Sarà interessante leggere la nuova edizione del Catalogo, attesa per la fine di quest’anno. Secondo i criteri utilizzati finora, quasi tutta la spesa per il contrasto del caro-energia andrebbe considerata alla stregua di un sussidio ambientalmente dannoso. E’ il caso non solo dello sconto sulle accise, ma anche degli sgravi per famiglie e imprese sul costo dell’energia elettrica e del gas, della riduzione dell’Iva sul gas e dei crediti di imposta per i consumi energetici. Si tratta di circa 60 miliardi di euro di Sad in un anno e mezzo, che fanno impallidire i circa 20 finora censiti. Il paradosso è che non solo questi sussidi non vengono contrastati, ma vengono addirittura giudicati insufficienti proprio da quelli che sperano di ottenere dalla loro abolizione denari, purtroppo, inesistenti. Queste spese così generose costituiscono una zavorra non solo e non tanto per il bilancio pubblico, ma soprattutto per la politica fiscale del governo, che prorogandole si priva di ogni spazio di manovra.

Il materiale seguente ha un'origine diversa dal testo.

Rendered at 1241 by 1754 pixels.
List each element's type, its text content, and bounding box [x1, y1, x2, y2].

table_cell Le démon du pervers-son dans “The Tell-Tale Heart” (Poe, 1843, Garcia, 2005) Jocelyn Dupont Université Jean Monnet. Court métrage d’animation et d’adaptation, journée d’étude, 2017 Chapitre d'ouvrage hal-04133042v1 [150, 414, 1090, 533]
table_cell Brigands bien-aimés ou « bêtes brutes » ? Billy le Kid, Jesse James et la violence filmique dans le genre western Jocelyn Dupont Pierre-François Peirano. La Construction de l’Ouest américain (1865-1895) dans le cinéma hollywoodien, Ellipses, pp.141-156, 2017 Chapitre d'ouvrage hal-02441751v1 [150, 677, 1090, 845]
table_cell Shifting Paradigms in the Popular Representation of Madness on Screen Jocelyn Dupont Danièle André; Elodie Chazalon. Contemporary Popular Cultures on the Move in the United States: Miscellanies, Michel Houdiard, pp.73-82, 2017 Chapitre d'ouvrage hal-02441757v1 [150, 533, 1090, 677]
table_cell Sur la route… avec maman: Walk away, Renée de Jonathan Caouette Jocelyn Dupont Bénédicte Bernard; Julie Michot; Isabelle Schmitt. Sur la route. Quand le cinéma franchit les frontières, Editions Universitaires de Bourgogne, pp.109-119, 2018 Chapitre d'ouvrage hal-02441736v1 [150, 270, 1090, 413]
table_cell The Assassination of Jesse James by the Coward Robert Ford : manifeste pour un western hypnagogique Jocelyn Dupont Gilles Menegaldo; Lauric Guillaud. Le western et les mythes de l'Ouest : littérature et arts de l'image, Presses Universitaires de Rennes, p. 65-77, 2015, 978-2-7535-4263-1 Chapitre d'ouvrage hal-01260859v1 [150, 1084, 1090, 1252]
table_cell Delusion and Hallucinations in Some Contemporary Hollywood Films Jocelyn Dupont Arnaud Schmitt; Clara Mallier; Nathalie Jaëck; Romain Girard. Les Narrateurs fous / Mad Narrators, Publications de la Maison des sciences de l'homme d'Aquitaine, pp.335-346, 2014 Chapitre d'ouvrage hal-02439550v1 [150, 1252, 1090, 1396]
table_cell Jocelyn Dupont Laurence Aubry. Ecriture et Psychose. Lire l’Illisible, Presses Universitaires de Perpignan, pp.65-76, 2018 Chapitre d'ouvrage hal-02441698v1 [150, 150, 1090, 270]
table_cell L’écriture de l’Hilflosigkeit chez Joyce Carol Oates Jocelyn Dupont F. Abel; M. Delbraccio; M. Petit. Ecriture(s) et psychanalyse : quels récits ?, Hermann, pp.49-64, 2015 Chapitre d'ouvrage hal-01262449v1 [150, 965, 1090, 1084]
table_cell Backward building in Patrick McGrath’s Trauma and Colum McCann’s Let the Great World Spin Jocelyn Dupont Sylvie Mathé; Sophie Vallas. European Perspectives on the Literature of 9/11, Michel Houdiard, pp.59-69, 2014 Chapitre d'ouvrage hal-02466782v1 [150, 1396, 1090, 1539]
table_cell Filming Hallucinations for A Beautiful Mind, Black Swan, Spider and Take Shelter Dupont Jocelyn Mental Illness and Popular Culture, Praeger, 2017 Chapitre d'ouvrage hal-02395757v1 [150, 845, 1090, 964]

Non è un caso se, nel disegno della legge di Bilancio, la premier ha dovuto ridurre a mere bandierine quasi tutti i provvedimenti qualificanti del centrodestra per fare spazio alle misure in campo energetico. E bene ha fatto a mostrare moderazione su queste ultime, limando o eliminando quelle più costose e meno focalizzate come, appunto, la riduzione delle accise. Tra l’altro, è proprio questo enorme fabbisogno ad aver indotto il governo Draghi prima e Meloni poi a cercare risorse fresche attraverso la tassazione degli extraprofitti. Col duplice rischio di cadere sotto il peso dei ricorsi e di tagliare le gambe proprio a quelle imprese a cui si chiedono enormi investimenti per superare la crisi, ridurre la dipendenza dal gas russo e realizzare la transizione energetica.